Freitag Morgen, Oberstdorf, 10 Uhr, Regen. Noch bevor es auf die knapp einwöchige Wanderung über den E5 nach Meran geht, gilt es, Entscheidungen zu treffen. Mein Rucksack ist zu schwer.
Das traditionelle Rucksackwiegen steht am Anfang einer solchen Wanderung und mein Rucksack bringt 9 Kilogramm auf die Waage. Da muss was raus, sagt Philipp, einer unserer Wanderführer. Ich bin auf meinen Vorbereitungen für den E5 mit einem 11 Kilo-Rucksack durch die Eifel gewandert, aber diesen Einwand spare ich mir. Ein paar Dinge finde ich, auf die ich wohl verzichten kann. Aber dann sind da die Regensachen. Heute und morgen soll es noch regnen, danach ist Sonne angesagt. Also zwei Tage lang nass werden und weniger Gewicht? Oder Regensachen mitnehmen und vier Tage unnütz durch die Berge schleppen? Nach kurzer Überlegung bleiben die Regensachen drin und mit 8,5 Kilogramm auf dem Rücken soll es dann über die Alpen gehen.
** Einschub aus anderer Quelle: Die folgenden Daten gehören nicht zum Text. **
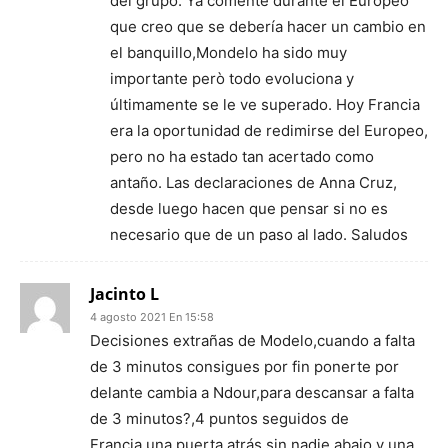
del grupo. Ya comente durante el Europeo
que creo que se debería hacer un cambio en
el banquillo,Mondelo ha sido muy
importante però todo evoluciona y
últimamente se le ve superado. Hoy Francia
era la oportunidad de redimirse del Europeo,
pero no ha estado tan acertado como
antaño. Las declaraciones de Anna Cruz,
desde luego hacen que pensar si no es
necesario que de un paso al lado. Saludos
Jacinto L
4 agosto 2021 En 15:58
Decisiones extrañas de Modelo,cuando a falta
de 3 minutos consigues por fin ponerte por
delante cambia a Ndour,para descansar a falta
de 3 minutos?,4 puntos seguidos de
Francia,una puerta atrás sin nadie abajo y una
Mit zwei Kleinbussen geht es nach Spielmannsau. Von dort sind es etwas mehr als sechs Kilometer zur Kemptner Hütte. Eine kurze Tour zum Eingewöhnen.
Wir – das sind 15 Wanderer und zwei Bergführer. Die ersten Meter sind den üblichen Kennenlern-Gespräche gewidmet: woher kommst du, warum E5, ist das deine erste Alpenüberquerung … – und so weiter. Und so zeigt sich, dass wir eine bunt gemischte Truppe sind, die sich auf einen gemeinsamen Weg macht.
Vom offenen Tal geht es in den Wald. Es regnet. Wasser tropft von den Bäumen herunter und kommt uns auf dem Weg entgegen. Der Weg biegt nach links ab und wir gehen den Sperrbach entlang. Zwischen dem Mädlekopf (1909 m) und dem Krummenstein (1890 m) geht es den Weg hinauf. Aber die Berge sehen wir heute nicht. Sie sind in den tiefhängenden Wolken versteckt.
Dann verstummen die Gespräche, ein Schreckmoment. Einige Meter unterhalb des Weges liegt eine Wanderin einer anderen Gruppe. Sie ist abgerutscht. Die Bergführerin ist bei ihr; sie warten auf den Rettungshubschrauber. Es zeigt sich: Auch die vermeintlich einfachen Passagen des Weges brauchen die volle Aufmerksamkeit. Später haben wir auch eine ähnliche Schrecksekunde: eine Mitwandererin rutscht ab in einen kleinen Bach. Aber glücklicherweise passiert ihr außer nassen Schuhe und einer nassen Hose nichts
Einige Meter weiter, an der Wallfahrtskapelle Maria am Knie machen wie eine kurze Pause und beobachten den anfliegenden Rettungshubschrauber. Aber unsere Führer drängen zur Eile; sie wollen nicht dass wir im Regen auskühlen.
Durch den Sperrbachtobel geht es weiter. Links und rechts die steilen Berghänge; unten Schneereste aus dem Winter. Dazwischen ein schmaler Weg.
Nach etwa einem Kilometer verlassen wir den Sperrbachtobel. Durch Bergwiesen geht es weiter. Dank der tiefhängenden Wolken ist fast nichts zu sehen. Aber dann taucht wie aus dem Nichts die Kemptner Hütte, unser Tagesziel, auf.
Von unseren Bergführern gibt es eine kurze Einführung in die Hüttenregeln, dann gehen wir in die Hütte. Die Schuhe kommen in den Schuhraum, die nassen Sachen kommen in den Trockenraum. Aber der ist schon voll.
Die Kemptner Hütte ist die erste Hütte nach Oberstdorf und Ausgangspunkt für viele Touren, nicht nur für den E5. Und so ist es entsprechend voll auf der Hütte. Als Gruppe haben wir ein 5-Bett-Zimmer und ein 10-Bett-Zimmer. Eine Nacht in einem Zimmer mit neun Menschen, die man vor einem Tag noch nicht mal kannte. Die spannende Frage ist: wer schnarcht?
Den Nachmittag verbringen wir die Zeit vor dem Abendessen mit Spielen und Kaffee trinken. Kurz vor dem Hüttenruhe reist die Wolkendecke auf und wir stürzen nach draussen, um das Bergpanorama zu bestaunen.
Um 22 Uhr ist Hüttenruhe. Wir legen uns nach dem anstrengenden ersten Wandertag schlafen. Morgen früh wollen wir um 7:30 Uhr zur zweiten Etappe starten.